All suits against BDP must be filed and properly served on BDP as follows:
(i) for claims arising out of ocean transportation, within one (1) year from the date of the loss;
(ii) for claims arising out of air transportation, within two (2) years from the date of the loss;
(iii) for claims arising out of the preparation and/or submission of customs brokerage related entries or paperwork, within sixty (60) days from the date of entry(s);
(iv) for any and all other claims of any other type, within one (1) year from the date of loss or damage.
Failure to give BDP timely notice of a claim in accordance with the time periods stated above shall be a complete defense to any suit or action commenced by the Customer.
All claims shall include:
(i) copy of the waybill, bill of lading or shipping manifest;
(ii) copy of the commercial invoice and packing list;
(iii) a description of the Goods;
(iv) delivery receipt evidencing loss or damage from the applicable transportation provider;
(v) a description and details of the nature/extent of the damage or loss;
(vi) itemized claim amount; and
(vii) the destruction certificate or salvage receipt.
Failure to provide supporting evidence of a claim or proper mitigation shall be a complete defense to limit or deny any Customer claim.
Claims will be processed only after all freight charges have been paid. Claimants may not set off any amounts of pending claims from any charges owed to BDP, and the Customer waives any and all rights, including any statutory or common law rights, to set off the amount of any claim against charges owed to BDP.
When BDP pays the claims, all rights, title to, and interest in the Goods shall thereupon pass to BDP, and BDP reserves the right to obtain the Goods for salvage and it will be picked up at BDP’s sole discretion.
BDP may, but shall not be obligated to, inspect any shipment. Cargo items tendered may be subject to additional inspection or security outside of BDP’s control by transportation carriers or government agencies.

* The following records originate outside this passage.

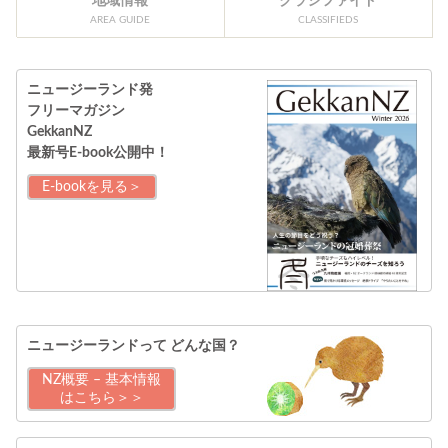
地域情報
クラシファイド
AREA GUIDE
CLASSIFIEDS
ニュージーランド発
フリーマガジン
GekkanNZ
最新号E-book公開中！
E-bookを見る＞
ニュージーランドって
どんな国？
NZ概要 – 基本情報
はこちら＞＞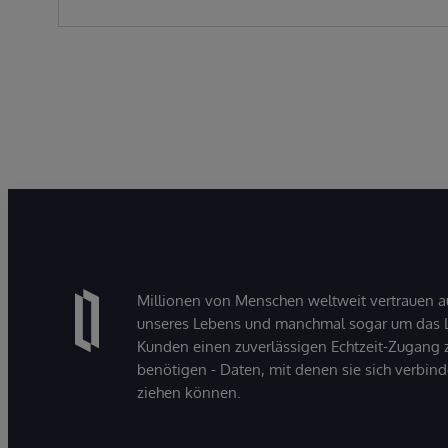
Millionen von Menschen weltweit vertrauen a
unseres Lebens und manchmal sogar um das Le
Kunden einen zuverlässigen Echtzeit-Zugang zu
benötigen - Daten, mit denen sie sich verbin
ziehen können.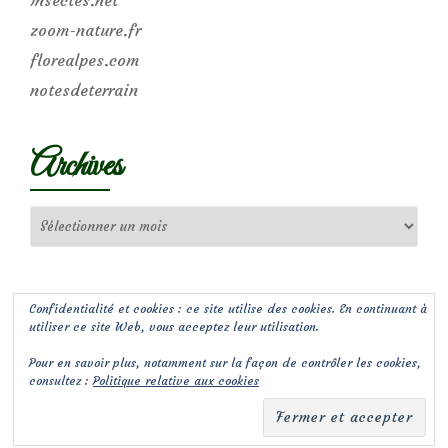
zoom-nature.fr
florealpes.com
notesdeterrain
Archives
Archives
Confidentialité et cookies : ce site utilise des cookies. En continuant à
utiliser ce site Web, vous acceptez leur utilisation.
Pour en savoir plus, notamment sur la façon de contrôler les cookies,
consultez :
Politique relative aux cookies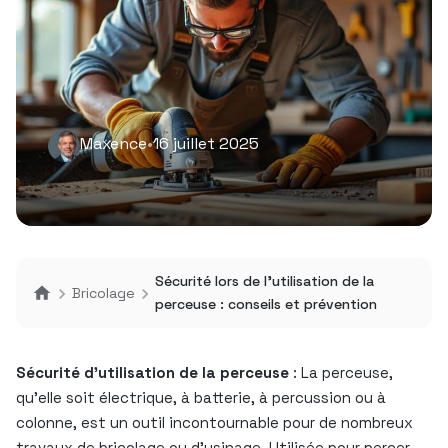
Maxence
•
16 juillet 2025
Sécurité lors de l’utilisation de la
Bricolage
perceuse : conseils et prévention
Sécurité d’utilisation de la perceuse
: La perceuse,
qu’elle soit électrique, à batterie, à percussion ou à
colonne, est un outil incontournable pour de nombreux
travaux de bricolage ou d’usinage. Utilisée pour percer,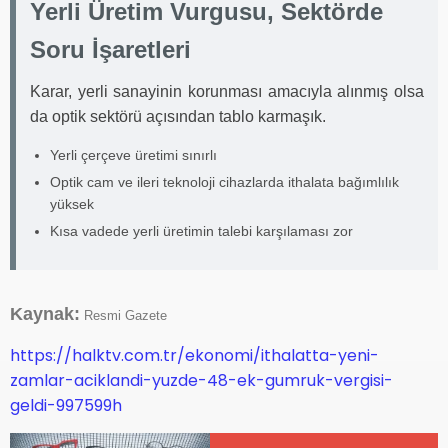
Yerli Üretim Vurgusu, Sektörde
Soru İşaretleri
Karar, yerli sanayinin korunması amacıyla alınmış olsa
da optik sektörü açısından tablo karmaşık.
Yerli çerçeve üretimi sınırlı
Optik cam ve ileri teknoloji cihazlarda ithalata bağımlılık
yüksek
Kısa vadede yerli üretimin talebi karşılaması zor
Kaynak:
Resmi Gazete
https://halktv.com.tr/ekonomi/ithalatta-yeni-
zamlar-aciklandi-yuzde-48-ek-gumruk-vergisi-
geldi-997599h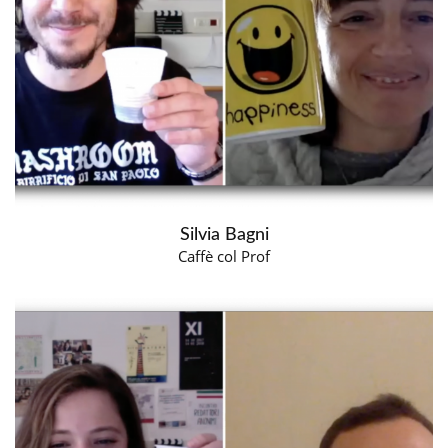
Silvia Bagni
Caffè col Prof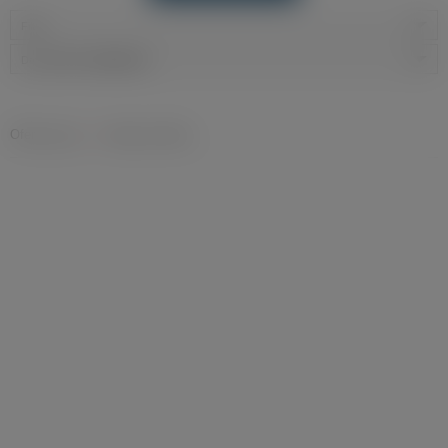
Filtry
Data dodania:
najnowsze
Oferty pracy
»
Usługi osobiste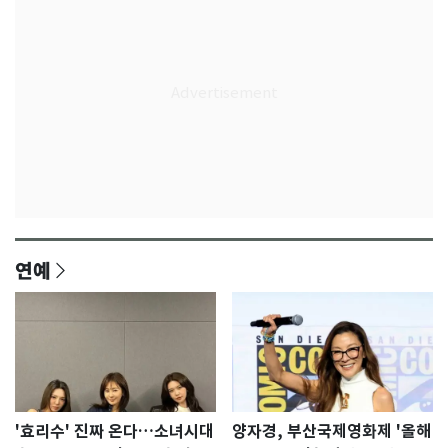
연예
'효리수' 진짜 온다…소녀시대
양자경, 부산국제영화제 '올해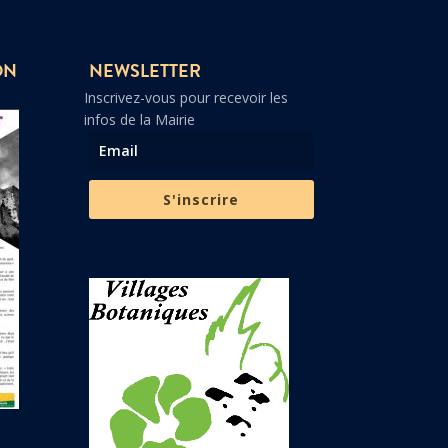
ON
NEWSLETTER
Inscrivez-vous pour recevoir les
infos de la Mairie
S'inscrire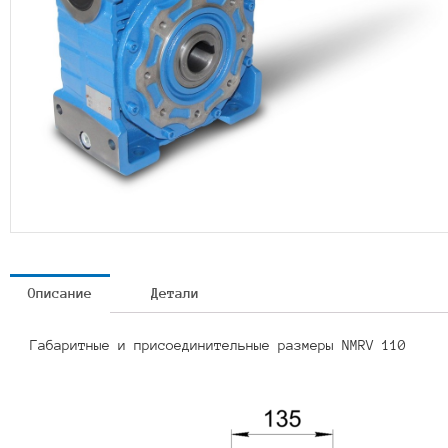
Описание
Детали
Габаритные и присоединительные размеры NMRV 110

X. Severability, Jurisdiction and Governing Law
If one or more provisions of these terms shall be held to be invalid, illegal or unenforceable, that provision(s) shall be enforced to the maximum extent possible, and the validity, legality and enforceability of the remaining provisions shall not be affected or impaired thereby.
Exclusive jurisdiction is deferred to the courts of BDP’s registered office, which is presumed to be the place of formation and performance of the Contract, without prejudice to BDP’s right to bring the action before another country.
Except where law or treaty mandates governing law, these Terms and Conditions of Service, and the performance, rights and obligations of the parties under these Terms, shall be governed by, and construed in accordance with the laws of the country where:
(i) the shipment was first presented to BDP for carriage;
(ii) BDP renders customs brokerage Services to the Customer; or
(iii) the country in which BDP provides any warehousing or local transportation Services.